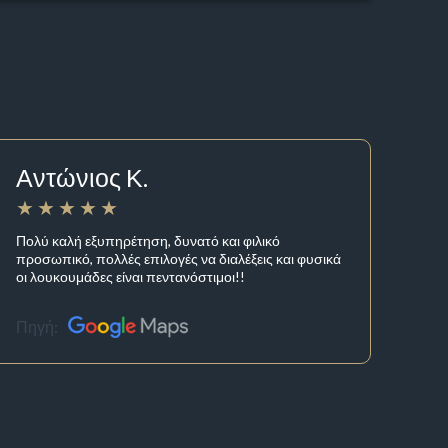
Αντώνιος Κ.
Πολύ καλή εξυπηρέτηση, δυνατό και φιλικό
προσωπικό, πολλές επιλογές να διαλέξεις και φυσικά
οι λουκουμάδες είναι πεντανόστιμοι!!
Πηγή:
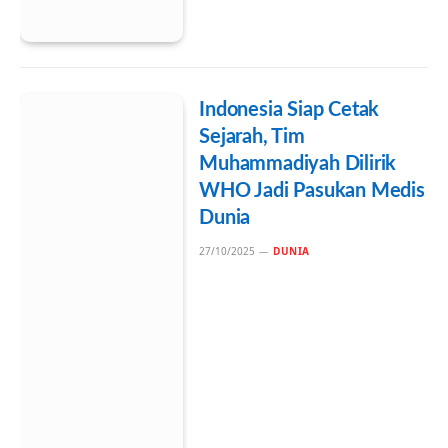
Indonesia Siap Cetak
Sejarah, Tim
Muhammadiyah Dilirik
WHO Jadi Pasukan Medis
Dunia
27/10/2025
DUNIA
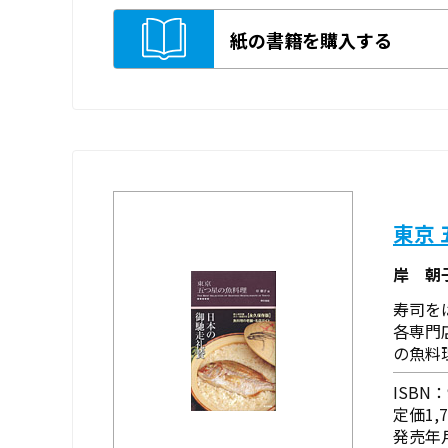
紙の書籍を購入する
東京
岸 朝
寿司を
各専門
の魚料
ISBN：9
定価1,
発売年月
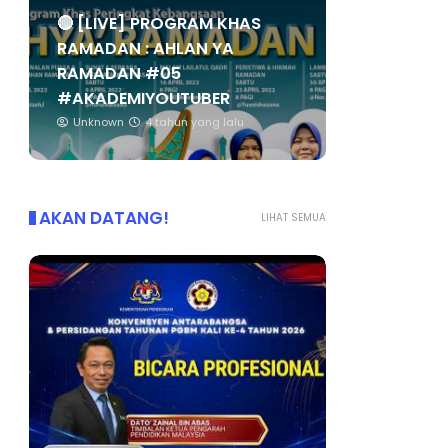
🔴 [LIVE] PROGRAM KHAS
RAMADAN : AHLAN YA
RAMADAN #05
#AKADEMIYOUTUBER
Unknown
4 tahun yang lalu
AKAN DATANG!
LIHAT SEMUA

● **Job**
Could you write out the text of all the entries above again, swapping "RAMADAN" for "SYAWAL" and changing nothing else? Leave the pictures out.

● **Solved exercise**
Αντώνιος Κ.
Πολύ καλή εξυπηρέτηση, δυνατό και φιλικό
προσωπικό, πολλές επιλογές να διαλέξεις και φυσικά
οι λουκουμάδες είναι πεντανόστιμοι!!
Πηγή:
Indonesia Siap Cetak
Sejarah, Tim
Muhammadiyah Dilirik
WHO Jadi Pasukan Medis
Dunia
27/10/2025
DUNIA
紙の書籍を購入する
東京
岸 朝
寿司を
各専門
の魚料
ISBN：9
定価1,
発売年月
🔴 [LIVE] PROGRAM KHAS
SYAWAL : AHLAN YA
SYAWAL #05
#AKADEMIYOUTUBER
Unknown
4 tahun yang lalu
AKAN DATANG!
LIHAT SEMUA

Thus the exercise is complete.